* [EXERCISE GOAL]
Each line of the data below between the one containing "Aşçılık Eğitimi (İleri Seviye)" and the one containing "Escénicas–Énfasis en Actuación, Academia", both included, is to be repeated exactly. Please omit pictures.

+ + + + + + +

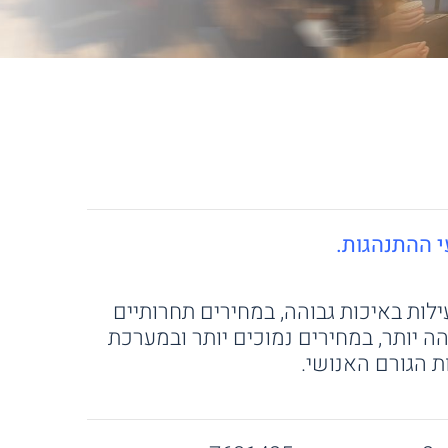
לות באיכות גבוהה, במחירים תחרותיים
 יותר, במחירים נמוכים יותר ובמערכת
ת הגורם האנושי.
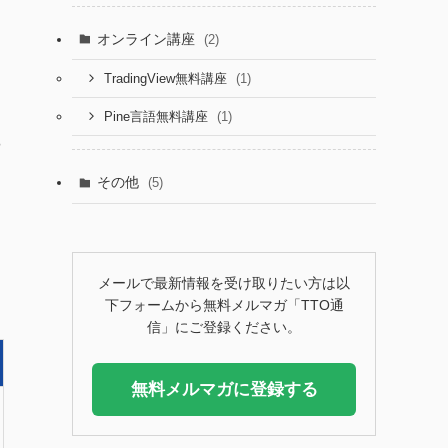
オンライン講座
(2)
(1)
TradingView無料講座
(1)
Pine言語無料講座
3
その他
(5)
メールで最新情報を受け取りたい方は以
下フォームから無料メルマガ「TTO通
信」にご登録ください。
無料メルマガに登録する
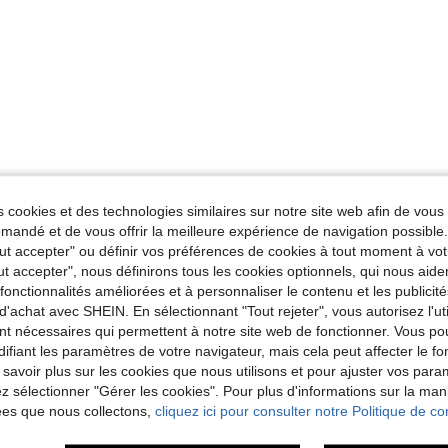
 cookies et des technologies similaires sur notre site web afin de vous 
andé et de vous offrir la meilleure expérience de navigation possibl
Tout accepter" ou définir vos préférences de cookies à tout moment à vot
ut accepter", nous définirons tous les cookies optionnels, qui nous aide
es fonctionnalités améliorées et à personnaliser le contenu et les publici
d'achat avec SHEIN. En sélectionnant "Tout rejeter", vous autorisez l'uti
nt nécessaires qui permettent à notre site web de fonctionner. Vous po
ifiant les paramètres de votre navigateur, mais cela peut affecter le 
 savoir plus sur les cookies que nous utilisons et pour ajuster vos par
lez sélectionner "Gérer les cookies". Pour plus d'informations sur la ma
ées que nous collectons,
cliquez ici pour consulter notre Politique de con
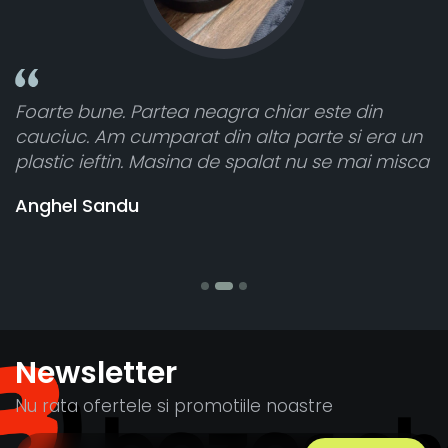
in
Toate sunt foarte luminoase și funcționea
 era un
atât de bine în curtea din spate. A primit t
ai misca
cele 8 bucati dar una nu a funcționat,
vânzătorul a răspuns rapid și a rambursat
banii pentru 1 bucata, Multumesc
Stefania Mihai
Newsletter
Nu rata ofertele si promotiile noastre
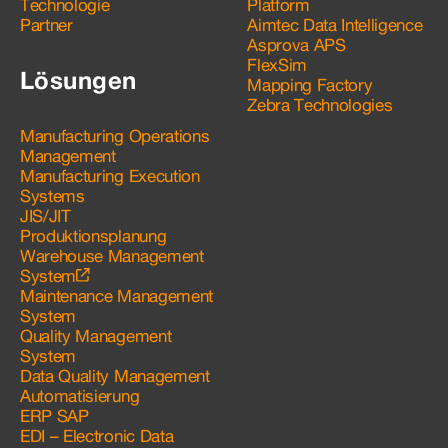
Technologie
Platform
Partner
Aimtec Data Intelligence
Asprova APS
FlexSim
Lösungen
Mapping Factory
Zebra Technologies
Manufacturing Operations
Management
Manufacturing Execution
Systems
JIS/JIT
Produktionsplanung
Warehouse Management
System
Maintenance Management
System
Quality Management
System
Data Quality Management
Automatisierung
ERP SAP
EDI – Electronic Data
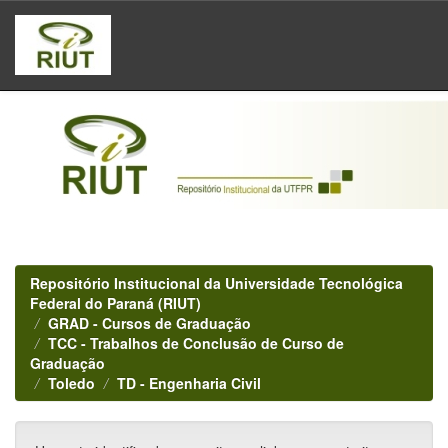
Skip
navigation
Repositório Institucional da Universidade Tecnológica
Federal do Paraná (RIUT)
GRAD - Cursos de Graduação
TCC - Trabalhos de Conclusão de Curso de
Graduação
Toledo
TD - Engenharia Civil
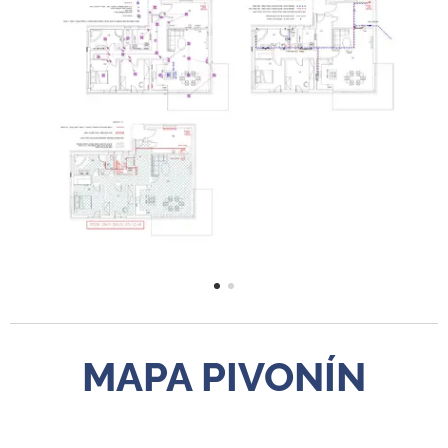
MAPA PIVONÍN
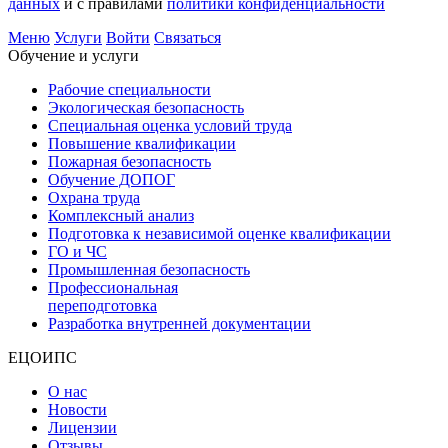
данных
и с правилами
политики конфиденциальности
Меню
Услуги
Войти
Связаться
Обучение и услуги
Рабочие специальности
Экологическая безопасность
Специальная оценка условий труда
Повышение квалификации
Пожарная безопасность
Обучение ДОПОГ
Охрана труда
Комплексный анализ
Подготовка к независимой оценке квалификации
ГО и ЧС
Промышленная безопасность
Профессиональная
переподготовка
Разработка внутренней документации
ЕЦОИПС
О нас
Новости
Лицензии
Отзывы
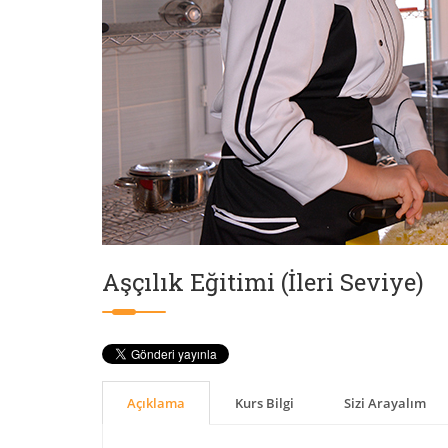
Aşçılık Eğitimi (İleri Seviye)
Açıklama
Kurs Bilgi
Sizi Arayalım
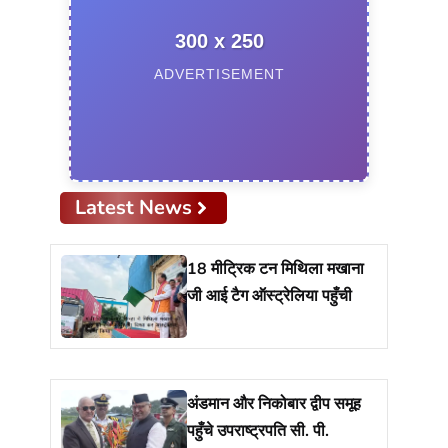
300 x 250
ADVERTISEMENT
Latest News
18 मीट्रिक टन मिथिला मखाना
जी आई टैग ऑस्ट्रेलिया पहुँची
अंडमान और निकोबार द्वीप समूह
पहुँचे उपराष्ट्रपति सी. पी.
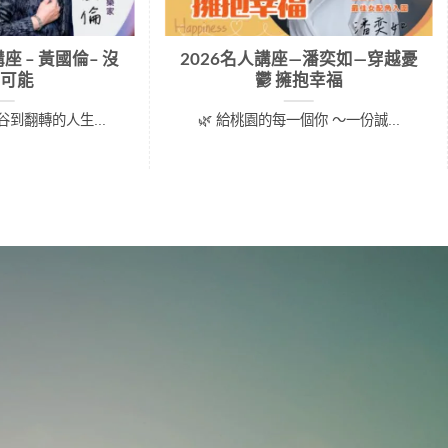
座 – 黃國倫– 沒
2026名人講座—潘奕如—穿越憂
可能
鬱 擁抱幸福
到翻轉的人生...
🌿 給桃園的每一個你 ～一份誠...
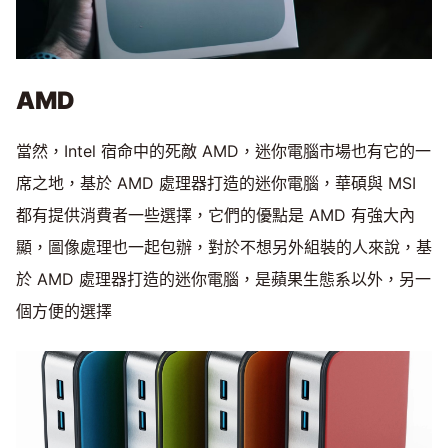
AMD
當然，Intel 宿命中的死敵 AMD，迷你電腦市場也有它的一
席之地，基於 AMD 處理器打造的迷你電腦，華碩與 MSI
都有提供消費者一些選擇，它們的優點是 AMD 有強大內
顯，圖像處理也一起包辦，對於不想另外組裝的人來說，基
於 AMD 處理器打造的迷你電腦，是蘋果生態系以外，另一
個方便的選擇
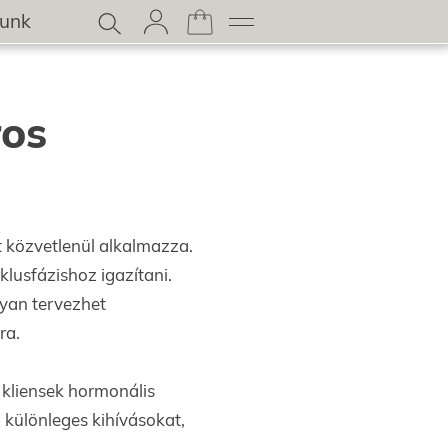
lunk
ros
t közvetlenül alkalmazza.
klusfázishoz igazítani.
gyan tervezhet
ra.
 kliensek hormonális
n különleges kihívásokat,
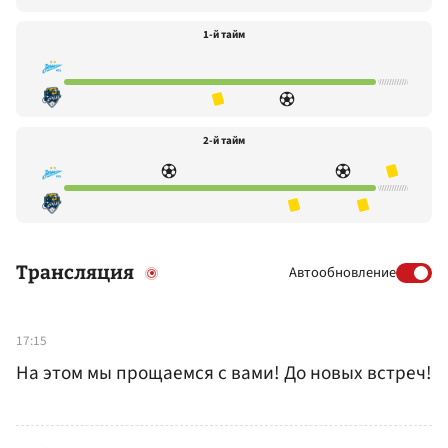
1-й тайм
2-й тайм
Трансляция
Автообновление
17:15
На этом мы прощаемся с вами! До новых встреч!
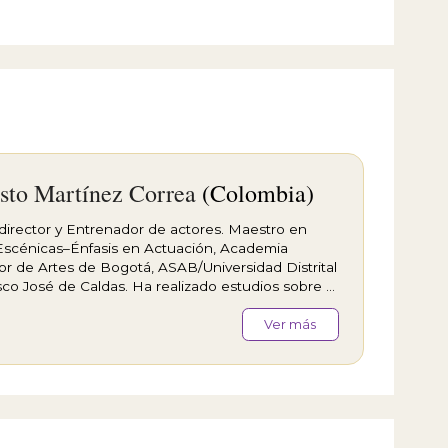
sto Martínez Correa
(Colombia)
 director y Entrenador de actores. Maestro en
Escénicas–Énfasis en Actuación, Academia
or de Artes de Bogotá, ASAB/Universidad Distrital
sco José de Caldas. Ha realizado estudios sobre el
 de Entrenamiento Suzuki, Viewpoints y
ición con la SITI Company y su directora artística
Ver más
ogart desde 1997 en Nueva York y Bogotá.
a su práctica actoral en cine, teatro y televisión
 dirección teatral y la docencia. Como actor ha
ado con Juan Jose Campanela, Robert Willson, El
ediantes, Everett Dixon, Victor Viviescas, Dieter
, entre otros. Ha dictado talleres del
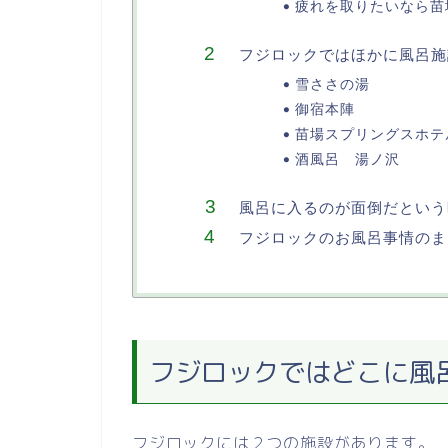
疲れを取りたいなら苗
フジロックではほかに風呂施
雪ささの湯
御宿本陣
苗場スプリングスホテ
酒風呂 湯ノ沢
風呂に入るのが面倒だという
フジロックのお風呂事情のま
フジロックではどこに風
フジロックには２つの施設があります。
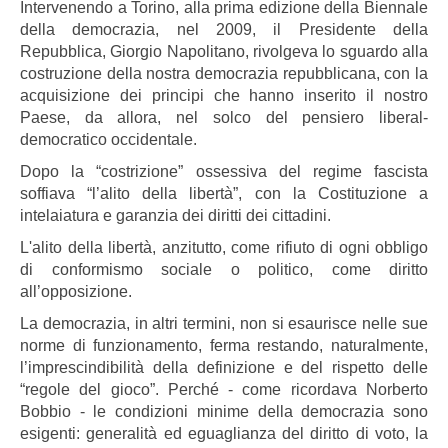
Intervenendo a Torino, alla prima edizione della Biennale
della democrazia, nel 2009, il Presidente della
Repubblica, Giorgio Napolitano, rivolgeva lo sguardo alla
costruzione della nostra democrazia repubblicana, con la
acquisizione dei principi che hanno inserito il nostro
Paese, da allora, nel solco del pensiero liberal-
democratico occidentale.
Dopo la “costrizione” ossessiva del regime fascista
soffiava “l’alito della libertà”, con la Costituzione a
intelaiatura e garanzia dei diritti dei cittadini.
L'alito della libertà, anzitutto, come rifiuto di ogni obbligo
di conformismo sociale o politico, come diritto
all’opposizione.
La democrazia, in altri termini, non si esaurisce nelle sue
norme di funzionamento, ferma restando, naturalmente,
l’imprescindibilità della definizione e del rispetto delle
“regole del gioco”. Perché - come ricordava Norberto
Bobbio - le condizioni minime della democrazia sono
esigenti: generalità ed eguaglianza del diritto di voto, la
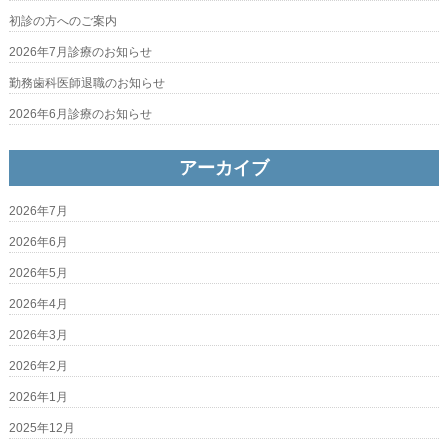
初診の方へのご案内
2026年7月診療のお知らせ
勤務歯科医師退職のお知らせ
2026年6月診療のお知らせ
アーカイブ
2026年7月
2026年6月
2026年5月
2026年4月
2026年3月
2026年2月
2026年1月
2025年12月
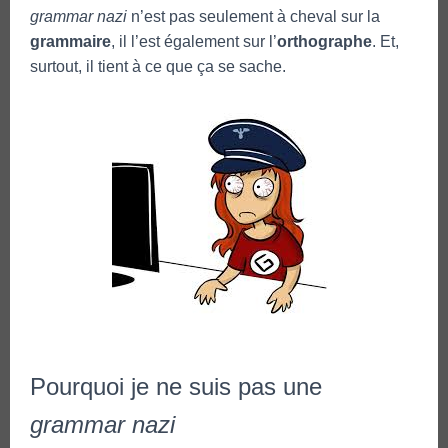
grammar nazi
n’est pas seulement à cheval sur la
grammaire
, il l’est également sur l’
orthographe
. Et,
surtout, il tient à ce que ça se sache.
Pourquoi je ne suis pas une
grammar nazi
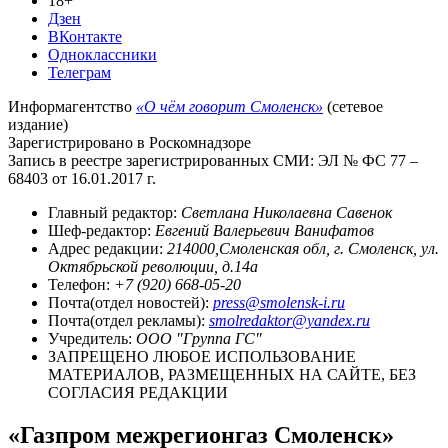
18+
Дзен
ВКонтакте
Одноклассники
Телеграм
Информагентство
«О чём говорит Смоленск»
(сетевое
издание)
Зарегистрировано в Роскомнадзоре
Запись в реестре зарегистрированных СМИ: ЭЛ № ФС 77 –
68403 от 16.01.2017 г.
Главный редактор:
Светлана Николаевна Савенок
Шеф-редактор:
Евгений Валерьевич Ванифатов
Адрес редакции:
214000,Смоленская обл, г. Смоленск, ул.
Октябрьской революции, д.14а
Телефон:
+7 (920) 668-05-20
Почта(отдел новостей):
press@smolensk-i.ru
Почта(отдел рекламы):
smolredaktor@yandex.ru
Учредитель:
ООО "Группа ГС"
ЗАПРЕЩЕНО ЛЮБОЕ ИСПОЛЬЗОВАНИЕ
МАТЕРИАЛОВ, РАЗМЕЩЕННЫХ НА САЙТЕ, БЕЗ
СОГЛАСИЯ РЕДАКЦИИ
«Газпром межрегионгаз Смоленск»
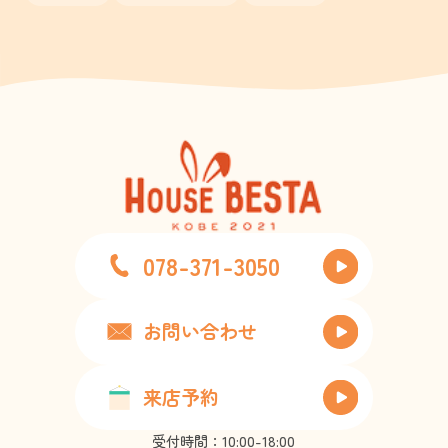
078-371-3050
お問い合わせ
来店予約
受付時間：10:00-18:00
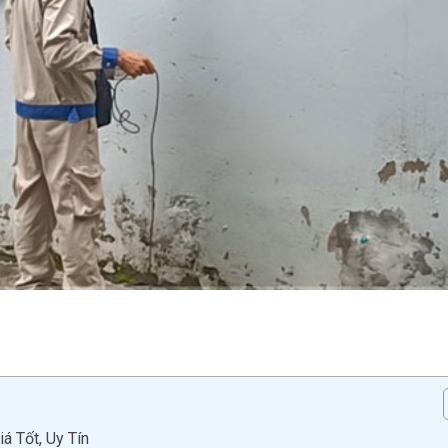
á Tốt, Uy Tín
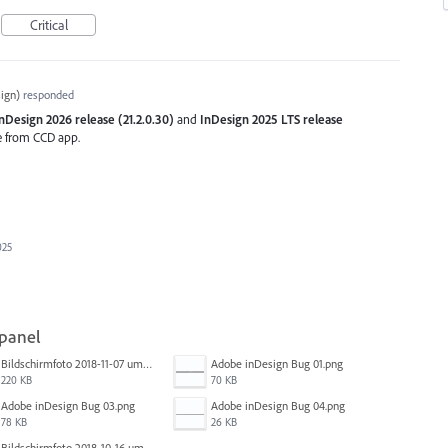
Critical
ign
)
responded
nDesign 2026 release (21.2.0.30)
and
InDesign 2025 LTS release
se from CCD app.
025
 panel
Bildschirmfoto 2018-11-07 um 10.32.05.png
Adobe inDesign Bug 01.png
220 KB
70 KB
Adobe inDesign Bug 03.png
Adobe inDesign Bug 04.png
78 KB
26 KB
Bildschirmfoto 2018-10-16 um 13.59.04.png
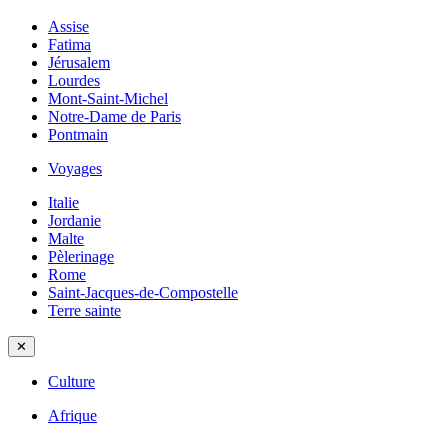
Assise
Fatima
Jérusalem
Lourdes
Mont-Saint-Michel
Notre-Dame de Paris
Pontmain
Voyages
Italie
Jordanie
Malte
Pèlerinage
Rome
Saint-Jacques-de-Compostelle
Terre sainte
✕
Culture
Afrique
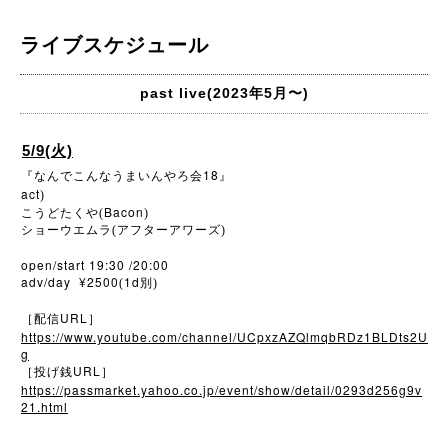
ライブスケジュール
past live(2023年5月〜)
5/9(火)
18
『なんでこんなうまいんやろ会
』
act
)
Bacon
こうどたくや(
)
ショーウエムラ(アフターアワーズ)
open/start 19:30 /20:00
adv/day ¥2500
1d
(
別)
URL
［配信
］
https://www.youtube.com/channel/UCpxzAZQlmqbRDz1BLDts2U
g
URL
［投げ銭
］
https://passmarket.yahoo.co.jp/event/show/detail/0293d256g9v
21.html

+ + + + + + +

* [PROBLEM SOLUTION]
Aşçılık Eğitimi (İleri Seviye)
Açıklama
Kurs Bilgi
Sizi Arayalım
300 x 250
ADVERTISEMENT
Latest News
18 मीट्रिक टन मिथिला मखाना
जी आई टैग ऑस्ट्रेलिया पहुँची
अंडमान और निकोबार द्वीप समूह
पहुँचे उपराष्ट्रपति सी. पी.
座 – 黃國倫– 沒
2026名人講座—潘奕如—穿越憂
可能
鬱 擁抱幸福
到翻轉的人生...
🌿 給桃園的每一個你 ～一份誠...
AMD
當然，Intel 宿命中的死敵 AMD，迷你電腦市場也有它的一
席之地，基於 AMD 處理器打造的迷你電腦，華碩與 MSI
都有提供消費者一些選擇，它們的優點是 AMD 有強大內
顯，圖像處理也一起包辦，對於不想另外組裝的人來說，基
於 AMD 處理器打造的迷你電腦，是蘋果生態系以外，另一
個方便的選擇
lunk
ros
t közvetlenül alkalmazza.
klusfázishoz igazítani.
gyan tervezhet
ra.
 kliensek hormonális
n különleges kihívásokat,
1-й тайм
2-й тайм
Трансляция
Автообновление
17:15
На этом мы прощаемся с вами! До новых встреч!
sto Martínez Correa
(Colombia)
 director y Entrenador de actores. Maestro en
Escénicas–Énfasis en Actuación, Academia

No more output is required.